Perché ogni anno 500 adolescenti si uccidono?

IL SUICIDIO È UNA DELLA CAUSE PRINCIPALI DI MORTE GIOVANILE.

Suicidio

 

Negli ultimi quarant’anni in Italia è aumentata la tendenza da parte dei giovani, d’età compresa tra i 15 e i 24 anni, a togliersi la vita.

Secondo i recenti dati Istat sono mediamente 500 coloro che muoiono annualmente per questo motivo.

Il Nord possiede il tasso di mortalità per suicidio più alto, ma fortunatamente l’Italia è tra i paesi europei con i livelli più bassi.

Anche se il dato può sembrare rassicurante occorre tenere in considerazione il piccolo aumento avuto dagli anni Settanta in poi, durante i quali è diminuita notevolmente la popolazione giovanile.

Il periodo adolescenziale è uno tra i momenti più difficili della propria vita ed è connotato molto spesso da vulnerabilità psicologica, che può sfociare sia in disturbi psichici, ma anche in profonde sofferenze e turbamenti emotivi.

Tutto ciò provoca un aumento di tentativi di suicidio, alcuni dei quali purtroppo ad esito fatale.

Tra le varie cause che spingono a compiere questo orribile gesto non mancano certamente fattori psicologici, sia individuali che contestuali e, da non sottovalutare, la presenza di disturbi psichici non riconosciuti o non trattati adeguatamente.

Però non tutti gli adolescenti che tentano il suicidio sono depressi.

A volte, dietro questo gesto di disperazione, sono presenti specifiche modalità di essere e di vivere le emozioni.

Non bisogna infatti trascurare la loro tendenza all’impulsività, i sentimenti di svalutazione personale, l’insoddisfazione per il proprio corpo, la difficoltà nel gestire i sentimenti, la scarsa capacità di risolvere un problema, la complessità nel prendere una decisione, l’eccessivo livello di rabbia o la tendenza al perfezionismo.
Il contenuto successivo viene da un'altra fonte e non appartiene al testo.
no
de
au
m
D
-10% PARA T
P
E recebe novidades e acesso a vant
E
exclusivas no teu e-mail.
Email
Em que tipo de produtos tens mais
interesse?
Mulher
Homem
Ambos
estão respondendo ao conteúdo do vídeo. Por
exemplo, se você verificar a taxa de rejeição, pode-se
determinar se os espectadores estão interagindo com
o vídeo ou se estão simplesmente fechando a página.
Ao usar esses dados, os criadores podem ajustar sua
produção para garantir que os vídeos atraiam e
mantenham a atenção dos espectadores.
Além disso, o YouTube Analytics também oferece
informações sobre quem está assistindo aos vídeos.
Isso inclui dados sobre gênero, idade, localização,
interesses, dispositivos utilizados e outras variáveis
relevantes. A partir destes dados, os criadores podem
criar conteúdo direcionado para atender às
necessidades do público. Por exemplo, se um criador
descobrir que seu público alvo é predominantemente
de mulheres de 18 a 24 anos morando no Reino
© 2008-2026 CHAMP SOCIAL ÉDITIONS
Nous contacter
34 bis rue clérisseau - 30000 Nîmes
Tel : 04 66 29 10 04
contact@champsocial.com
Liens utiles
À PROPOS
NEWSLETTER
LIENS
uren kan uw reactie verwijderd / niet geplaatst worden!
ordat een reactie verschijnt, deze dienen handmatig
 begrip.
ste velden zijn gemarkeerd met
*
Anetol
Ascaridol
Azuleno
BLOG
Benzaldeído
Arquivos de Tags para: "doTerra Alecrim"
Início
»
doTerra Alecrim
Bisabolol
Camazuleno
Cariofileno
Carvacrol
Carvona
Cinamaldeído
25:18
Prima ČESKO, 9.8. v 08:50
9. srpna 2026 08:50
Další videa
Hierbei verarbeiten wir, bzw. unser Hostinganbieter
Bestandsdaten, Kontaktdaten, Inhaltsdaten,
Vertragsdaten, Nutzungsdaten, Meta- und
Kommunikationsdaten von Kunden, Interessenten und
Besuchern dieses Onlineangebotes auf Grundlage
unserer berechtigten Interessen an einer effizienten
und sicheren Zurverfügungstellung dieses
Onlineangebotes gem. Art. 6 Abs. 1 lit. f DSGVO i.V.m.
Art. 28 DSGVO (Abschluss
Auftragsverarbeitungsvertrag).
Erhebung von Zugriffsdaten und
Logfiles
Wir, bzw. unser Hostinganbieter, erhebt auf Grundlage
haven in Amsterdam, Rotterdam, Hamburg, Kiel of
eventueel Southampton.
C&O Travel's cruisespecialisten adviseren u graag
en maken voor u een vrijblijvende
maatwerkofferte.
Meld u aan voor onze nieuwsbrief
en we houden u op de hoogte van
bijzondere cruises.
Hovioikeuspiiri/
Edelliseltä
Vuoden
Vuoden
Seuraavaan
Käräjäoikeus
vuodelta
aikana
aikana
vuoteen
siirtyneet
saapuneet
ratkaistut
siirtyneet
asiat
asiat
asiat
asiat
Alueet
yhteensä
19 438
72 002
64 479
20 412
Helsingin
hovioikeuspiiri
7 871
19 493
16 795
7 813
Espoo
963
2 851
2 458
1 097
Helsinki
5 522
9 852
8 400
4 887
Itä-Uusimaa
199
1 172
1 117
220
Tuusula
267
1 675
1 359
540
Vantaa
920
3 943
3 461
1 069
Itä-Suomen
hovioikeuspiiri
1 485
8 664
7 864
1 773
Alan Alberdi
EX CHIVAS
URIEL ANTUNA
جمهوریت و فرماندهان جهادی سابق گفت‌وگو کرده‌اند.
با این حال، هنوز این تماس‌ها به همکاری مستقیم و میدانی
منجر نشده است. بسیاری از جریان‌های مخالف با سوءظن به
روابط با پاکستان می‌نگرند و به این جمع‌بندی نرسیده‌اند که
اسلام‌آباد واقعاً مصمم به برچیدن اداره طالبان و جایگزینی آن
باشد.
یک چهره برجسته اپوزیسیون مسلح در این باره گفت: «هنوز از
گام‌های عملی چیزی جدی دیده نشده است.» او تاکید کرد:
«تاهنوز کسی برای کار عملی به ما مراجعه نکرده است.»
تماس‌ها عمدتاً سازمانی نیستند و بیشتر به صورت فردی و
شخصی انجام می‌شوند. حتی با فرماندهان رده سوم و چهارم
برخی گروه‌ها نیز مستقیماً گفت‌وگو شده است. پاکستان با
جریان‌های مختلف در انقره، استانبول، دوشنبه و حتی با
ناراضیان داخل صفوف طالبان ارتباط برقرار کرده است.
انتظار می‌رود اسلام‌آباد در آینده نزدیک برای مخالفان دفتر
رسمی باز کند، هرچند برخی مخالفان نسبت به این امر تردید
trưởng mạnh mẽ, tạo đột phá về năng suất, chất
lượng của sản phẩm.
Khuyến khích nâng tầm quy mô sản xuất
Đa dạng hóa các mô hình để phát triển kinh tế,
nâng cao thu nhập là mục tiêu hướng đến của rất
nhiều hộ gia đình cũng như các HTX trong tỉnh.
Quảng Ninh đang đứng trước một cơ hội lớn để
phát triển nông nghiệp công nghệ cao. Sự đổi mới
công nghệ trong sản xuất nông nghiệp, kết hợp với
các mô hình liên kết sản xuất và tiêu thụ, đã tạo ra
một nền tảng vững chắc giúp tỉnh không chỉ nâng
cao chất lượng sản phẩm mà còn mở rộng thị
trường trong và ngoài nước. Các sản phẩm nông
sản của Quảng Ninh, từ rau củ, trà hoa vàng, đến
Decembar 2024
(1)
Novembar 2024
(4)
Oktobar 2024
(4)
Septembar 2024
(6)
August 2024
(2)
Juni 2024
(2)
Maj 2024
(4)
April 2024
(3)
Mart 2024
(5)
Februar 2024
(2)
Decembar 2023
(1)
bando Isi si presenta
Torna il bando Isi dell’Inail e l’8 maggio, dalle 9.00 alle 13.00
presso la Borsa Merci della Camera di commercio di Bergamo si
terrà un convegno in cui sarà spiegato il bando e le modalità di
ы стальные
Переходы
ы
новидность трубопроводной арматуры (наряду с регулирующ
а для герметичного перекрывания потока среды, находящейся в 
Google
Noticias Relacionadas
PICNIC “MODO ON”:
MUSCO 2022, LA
Catastrofico è inoltre l’abuso di sostanze: l’utilizzo di alcol, droghe o un mix di entrambi è un segnale d’allarme poiché favorisce comportamenti impulsivi e aggressivi e distorce la percezione della realtà.

Per molti genitori il gesto suicidario è inspiegabile: l’imprevedibilità prende il sopravvento e finiscono per interrogarsi a vita sulle possibili richieste d’aiuto non ascoltate e su tutti quei segnali privati d’ogni forma d’attenzione.

Altri fattori d’allarme sono il bullismo o il cyber-bullismo, gli insuccessi scolastici, l’isolamento sociale, una forte delusione amorosa, la morte di un padre o di una madre, la separazione dei genitori, gli abusi e le violenze sessuali subite durante l’infanzia e la trascuratezza.

Da non dimenticare poi le condotte autolesive come il tagliarsi, il bruciarsi o farsi male in altro modo: questi giovani non vogliono porre fine alla loro vita, ma sono considerati a rischio perché, vivendo una forte sofferenza emotiva e relazionale, si abituano al dolore fisico e aumenta la possibilità di sviluppare pensieri suicidi.

La domanda che sorge spontanea è questa: che cosa può fare un genitore per aiutare il proprio figlio ad attraversare una fase così critica?

Certamente l’adolescente va supportato nella gestione delle emozioni e dei conflitti, nel miglioramento dell’autostima e della fiducia nelle proprie potenzialità.

Deve essere incoraggiato a cimentarsi in attività creative e socializzanti, ad instaurare legami positivi, ed essere in grado di distinguere tutto ciò dai comportamenti negativi.

Bisogna infine avere l’autorevolezza di affrontare i conflitti inevitabili che si verificano tra genitori e figli quando si pongono dei limiti, perché ogni ragazzo nel suo percorso di crescita deve avere supervisione e protezione da parte degli adulti.